SPECTROVAS: The evaluation of biospectroscopy as a potential biomarker of disease activity in pauci-immune small vessel vasculitis

Abstract

Anti-neutrophil cytoplasmic autoantibody (ANCA)-associated vasculitis (AAV) characterises an autoimmune disorder that results in inflammation and necrosis of small- and medium-sized blood vessels, causing potential multi-organ and life threatening disease. Immunosuppressive treatment strategies are effective with improved patient survival, but carry a significant risk of treatment-related toxicity and long-term patient morbidity that often results from the sequelae of relapsing disease and required re-exposure to therapy. The current lack of a reliable biomarker of disease activity in multisystem AAV poses a significant clinical unmet need when determining relapsing or persisting disease. Biospectroscopy offers a highly versatile, non-destructive and cost-effective means of analysing a given biological sample to determine its chemical composition; in effect providing a surrogate of its metabolomic profile. This thesis aimed to evaluate the role of biospectroscopy as a candidate biomarker of disease activity in AAV with application to plasma, serum, urine and renal tissue samples.
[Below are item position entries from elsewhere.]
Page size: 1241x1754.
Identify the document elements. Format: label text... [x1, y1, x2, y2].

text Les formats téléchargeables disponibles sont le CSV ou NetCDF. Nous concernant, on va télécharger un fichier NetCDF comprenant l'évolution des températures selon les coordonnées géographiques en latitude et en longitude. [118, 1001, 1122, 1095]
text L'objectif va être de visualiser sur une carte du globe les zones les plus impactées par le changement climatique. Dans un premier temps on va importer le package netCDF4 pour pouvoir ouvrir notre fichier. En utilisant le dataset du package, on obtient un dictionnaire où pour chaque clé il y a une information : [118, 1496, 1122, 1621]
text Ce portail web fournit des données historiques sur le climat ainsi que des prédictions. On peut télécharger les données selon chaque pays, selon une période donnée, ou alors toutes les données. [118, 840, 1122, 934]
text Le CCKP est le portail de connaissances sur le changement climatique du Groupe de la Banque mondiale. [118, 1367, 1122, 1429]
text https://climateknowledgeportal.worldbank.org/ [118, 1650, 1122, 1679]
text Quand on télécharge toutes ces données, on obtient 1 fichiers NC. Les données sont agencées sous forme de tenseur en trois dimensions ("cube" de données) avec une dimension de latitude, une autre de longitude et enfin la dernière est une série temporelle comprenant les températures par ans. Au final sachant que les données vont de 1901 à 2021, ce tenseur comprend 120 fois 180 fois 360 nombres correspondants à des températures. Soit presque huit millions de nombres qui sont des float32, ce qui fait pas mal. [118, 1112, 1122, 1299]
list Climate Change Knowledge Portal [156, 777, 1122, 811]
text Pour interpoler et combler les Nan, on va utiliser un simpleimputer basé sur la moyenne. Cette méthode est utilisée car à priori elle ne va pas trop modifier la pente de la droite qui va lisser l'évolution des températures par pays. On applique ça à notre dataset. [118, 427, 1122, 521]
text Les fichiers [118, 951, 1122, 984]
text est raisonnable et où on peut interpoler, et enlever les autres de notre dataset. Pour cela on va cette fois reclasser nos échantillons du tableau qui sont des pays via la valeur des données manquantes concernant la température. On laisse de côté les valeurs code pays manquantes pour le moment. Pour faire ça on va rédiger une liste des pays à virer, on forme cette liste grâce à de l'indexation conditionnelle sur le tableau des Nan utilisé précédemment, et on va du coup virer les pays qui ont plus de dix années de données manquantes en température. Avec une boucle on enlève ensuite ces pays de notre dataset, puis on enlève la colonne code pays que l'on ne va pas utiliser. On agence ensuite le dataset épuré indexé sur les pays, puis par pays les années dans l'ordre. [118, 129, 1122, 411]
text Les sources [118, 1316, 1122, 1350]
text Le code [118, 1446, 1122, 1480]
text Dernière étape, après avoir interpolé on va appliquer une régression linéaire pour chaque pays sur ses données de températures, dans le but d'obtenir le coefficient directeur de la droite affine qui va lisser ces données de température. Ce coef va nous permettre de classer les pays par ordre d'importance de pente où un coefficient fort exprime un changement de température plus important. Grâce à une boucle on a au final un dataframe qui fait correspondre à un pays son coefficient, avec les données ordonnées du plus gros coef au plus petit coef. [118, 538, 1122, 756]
For both initial biofluid studies, paired blood and urine samples were collected within a single UK centre from patients with active disease, disease remission, disease controls and healthy controls. Three key biofluids were evaluated; plasma, serum and urine, with subsequent chemometric analysis and blind predictive model validation. Considering ATR-FTIR, plasma proved to be the most conducive biofluid, with 100% sensitivity (F-score 92.3%) for disease remission and 85.7% specificity (F-score 92.3%) for active disease. This was independent of organ system involvement and current ANCA status. Considering Raman spectroscopy, plasma and serum samples demonstrated equal ability to discriminate disease activity: F-score 80% for plasma (specificity 93.3%, sensitivity 70%, AUC 0.95) and 80% for serum (specificity 80%, sensitivity 80%, AUC 0.92). Both techniques exhibited similar findings on analysis of paired remission samples following successful remission-induction therapy.
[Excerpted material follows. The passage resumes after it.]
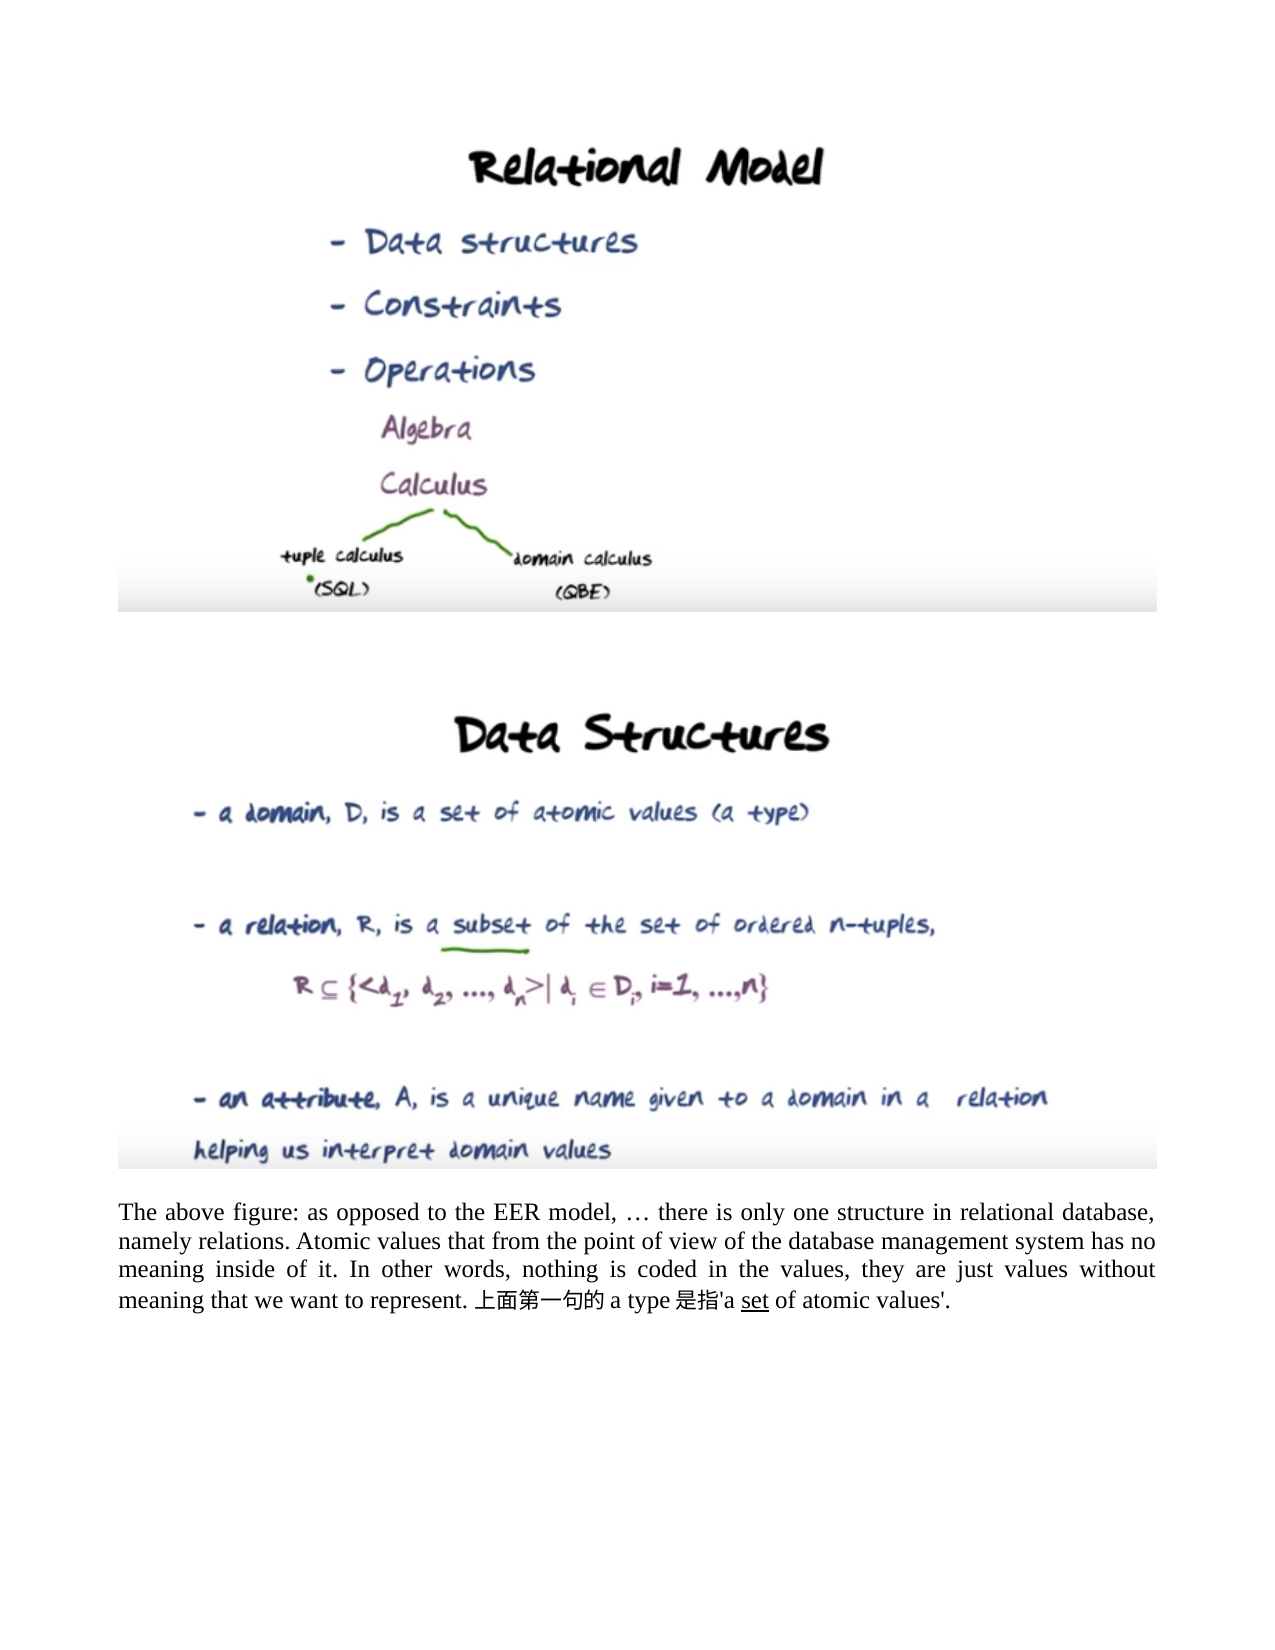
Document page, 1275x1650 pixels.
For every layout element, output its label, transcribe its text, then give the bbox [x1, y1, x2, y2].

picture [118, 118, 1157, 612]
picture [118, 697, 1157, 1169]
text The above figure: as opposed to the EER model, … there is only one structure in relational database, namely relations. Atomic values that from the point of view of the database management system has no meaning inside of it. In other words, nothing is coded in the values, they are just values without meaning that we want to represent. 上面第一句的a type是指'a set of atomic values'. [118, 1197, 1157, 1315]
For renal tissue samples, consecutive patients with active ANCA-associated glomerulonephritis (AAGN) and those in disease remission were recruited from a single UK centre. In those with active disease, renal tissue and a paired urine sample were collected. Amongst those in remission at the time of recruitment, archived renal tissue samples taken at the time of initial diagnosis were attained. Using histological data, spectral analysis from unstained tissue samples was able to discriminate disease activity with a high degree of accuracy according to >25% interstitial fibrosis and tubular atrophy (F-score 95%, sensitivity 100%, specificity 90%, AUC 0.98), necrotising glomerular lesions (F-score 100%, sensitivity 100%, specificity 100%, AUC 1) and interstitial infiltrate (F-score 100%, sensitivity 100%, specificity 100%, AUC 0.97). Corresponding spectrochemical changes in paired urine samples was limited.
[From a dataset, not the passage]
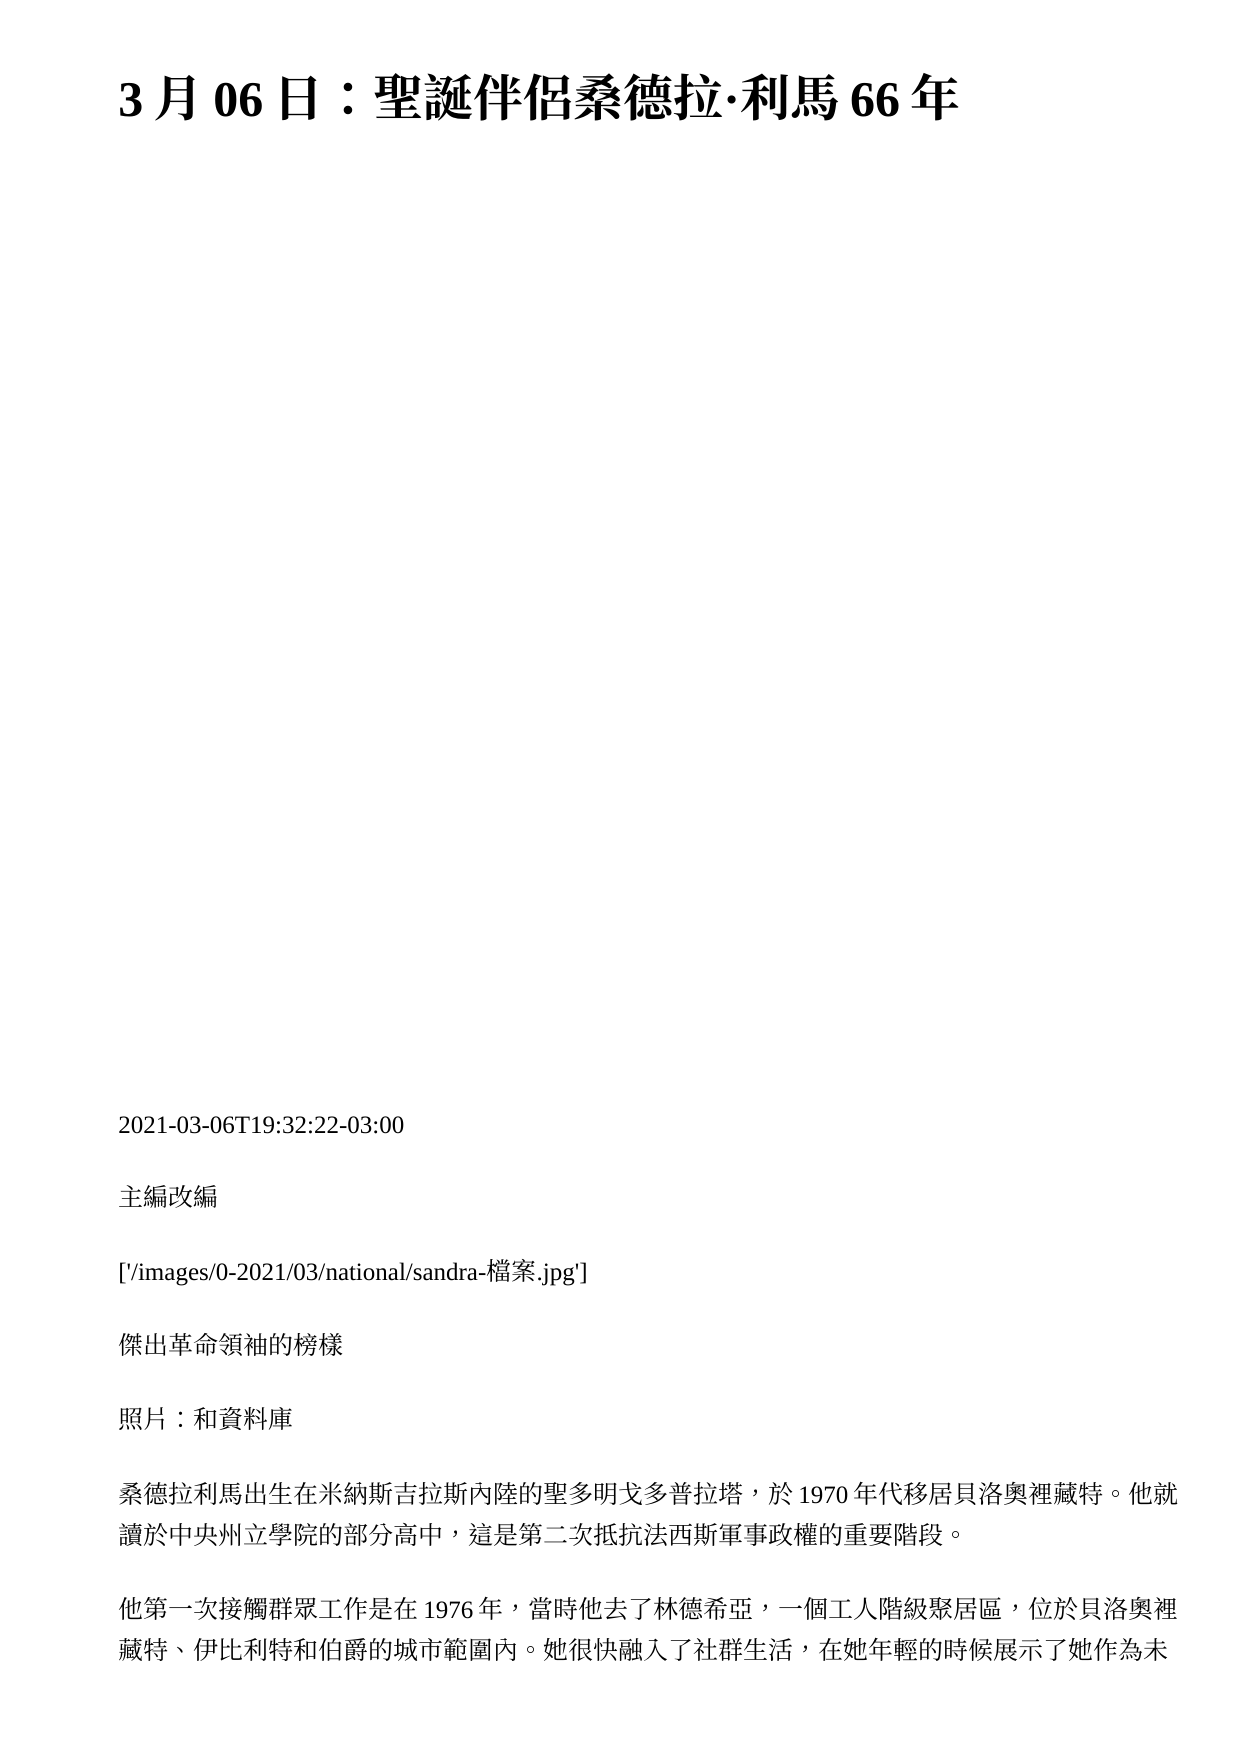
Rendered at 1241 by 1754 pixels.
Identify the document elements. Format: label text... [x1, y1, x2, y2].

subtitle 3月06日：聖誕伴侶桑德拉·利馬66年 [118, 59, 1181, 131]
text 2021-03-06T19:32:22-03:00 主編改編 ['/images/0-2021/03/national/sandra-檔案.jpg'] 傑出革命領袖的榜樣 照片：和資料庫 桑德拉利馬出生在米納斯吉拉斯內陸的聖多明戈多普拉塔，於1970年代移居貝洛奧裡藏特。他就讀於中央州立學院的部分高中，這是第二次抵抗法西斯軍事政權的重要階段。 他第一次接觸群眾工作是在1976年，當時他去了林德希亞，一個工人階級聚居區，位於貝洛奧裡藏特、伊比利特和伯爵的城市範圍內。她很快融入了社群生活，在她年輕的時候展示了她作為未來革命好戰分子的遠見和戰鬥力。在那裡，他幫助為無產階級青年組織成人掃盲班和文化活動；他積極參與衛生辦公室的建設和示威，要求貝洛奧裡藏特市減稅，改善社群的交通和衛生條件。桑德拉正是在林賽工作期間，研究了喚醒她與國際無產階級偉大領袖弗里德里希·恩格斯（Friedrich Engels）對婦女的壓迫、家庭的起源、私有財產和國家作鬥爭的作品。 20世紀70年代末，他在十月八日革命運動MR-8中度過了他的軍事生涯。他全身心地投入革命和抗擊法西斯軍事政權。1979年8月，曼內斯曼鋼鐵公司（mannesmannsteel）的罷工已經由階級活動和好鬥運動所主導，這一運動也幫助了礦業首都的街道被大約三萬名建築業罷工者佔領。 20世紀80年代，他開始更加密切地走在反對壓迫婦女鬥爭的重要道路上。桑德拉鼓勵她的同伴們站在革命和決斷鬥爭的前線。正是本著這種精神，她開始建設1984年她就任總統時成立的婦女礦業聯合會。 1995年3月，她加入了一個革命武裝分子組織，該組織打破了八先生的國家改革，從此，桑德拉更加深刻地致力於開拓巴西革命曲折道路的艱鉅而集體的任務。 聖埃利納戰役後，在隆多尼亞的科倫比亞拉市，聲援佔領的關鍵工作在桑德拉·利馬的協調下進行，利馬還承諾闡明為露營家庭提供醫療支助的網路。 1999年，他在米納斯吉拉斯貝提姆市紅旗村支援和組織無產階級婦女方面進行了緊張的工作。他和家人一起生活和戰鬥。同年4月26日，在當時的市長傑西卡·利馬（PT）發動的鎮壓部隊對維拉的猛烈攻擊中，婦女發揮了突出作用。 2000年成立的婦女大眾運動（MFP）的領導人桑德拉·利馬是巴西婦女革命運動路線的主要制定者之一。她開創並塑造了這種更先進、更自覺、更叛逆的女性的超然，更堅定地不接受降臨在她們身上的千年壓迫。 他指揮了許多慶祝國際婦女節的行動；他採取了戰鬥性的罷工行動；他無情地譴責反動選舉的滑稽性質。他參加農民代表大會和學生會，總是強調要把婦女培養成積極分子，最重要的是培養成支配無產階級思想的領導幹部，為國家革命和世界革命服務。 她是大眾文藝的崇拜者，鼓勵年輕人閱讀馬克思主義經典著作，在某些場合，她還與同伴、朋友一起聽、唱革命歌曲和通俗歌曲。他用沙啞的聲音，像一把在基督裡的劍，與階級敵人戰鬥，敦促人民戰鬥起來，反抗一切壓迫。 一位革命的母親，為了使自己的子女能夠毫無保留地理解、參與和支援國內和世界的群眾鬥爭，作出了自己的承諾。 一位國際主義活動家為保衛巴勒斯坦人民，伊拉克和阿富汗人民的英勇抵抗，為祕魯、印度、菲律賓和土耳其的人民戰爭辯護。他還捍衛了人民的民族解放鬥爭，反對帝國主義，反對帝國主義戰爭。 他在全國範圍內領導了懲罰法西斯軍事政權的罪犯、施暴者和劊子手的運動。MFP在其領導下，引發了令人難忘的抗議活動，反對1964年的政變。 在2013年和2014年的征途上，當戰鬥的年輕人奮起反抗剝削制度，特別是反對國際足聯（Fifa）的政黨時，MFP的火紅旗幟總是出現在第一排。把它舉得高高的人是桑德拉·利馬鍛造的年輕女子。 他的一生和他的榜樣是不可饒恕的，將用金色的文字銘刻在我國革命勝利的人民英雄的萬神殿上。 桑德拉·利馬同志為巴西革命奉獻了一生。在無產階級地區和工廠裡，在住房鬥爭中，在土地鬥爭中，在階級工人和工會運動中，組織群眾，已經有四十多年的戰鬥了。 他致力於全國各地特別是農村婦女群眾運動的建設。他在講話中總是注意到，我們人民的婦女必須同自己的同伴並肩鬥爭，必須組成在無產階級思想上占主導地位的革命幹部，在我國執行新民主主義革命的任務。 放棄從不屈服於健康問題；它毫無保留地致力於群眾的動員、政治化和組織化。 我們瞄準並依靠桑德拉·利馬同志總是洋溢的活潑、好鬥和樂觀的光輝榜樣，以便像她一直教導我們的那樣，把我們的痛苦和憤慨轉化為更多的決策，為我們人民的徹底解放而鬥爭。 桑德拉：參加戰鬥！ 喚醒一個女人的革命怒火！ [118, 1077, 1181, 1667]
In this body of work, we confirm for the first time that both ATR-FTIR and Raman spectroscopy offer a novel and functional candidate biomarker in AAV, distinguishing active from quiescent disease with a high degree of accuracy using plasma and serum, as well as the application of machine learning in conjunction with Raman spectroscopy as an innovative low-cost technique for the automated computational detection of disease activity in AAGN. The promising technique of biospectroscopy is clinically translatable and warrants future larger study with longitudinal data and more varied pathology, potentially aiding earlier intervention and individualisation of treatment.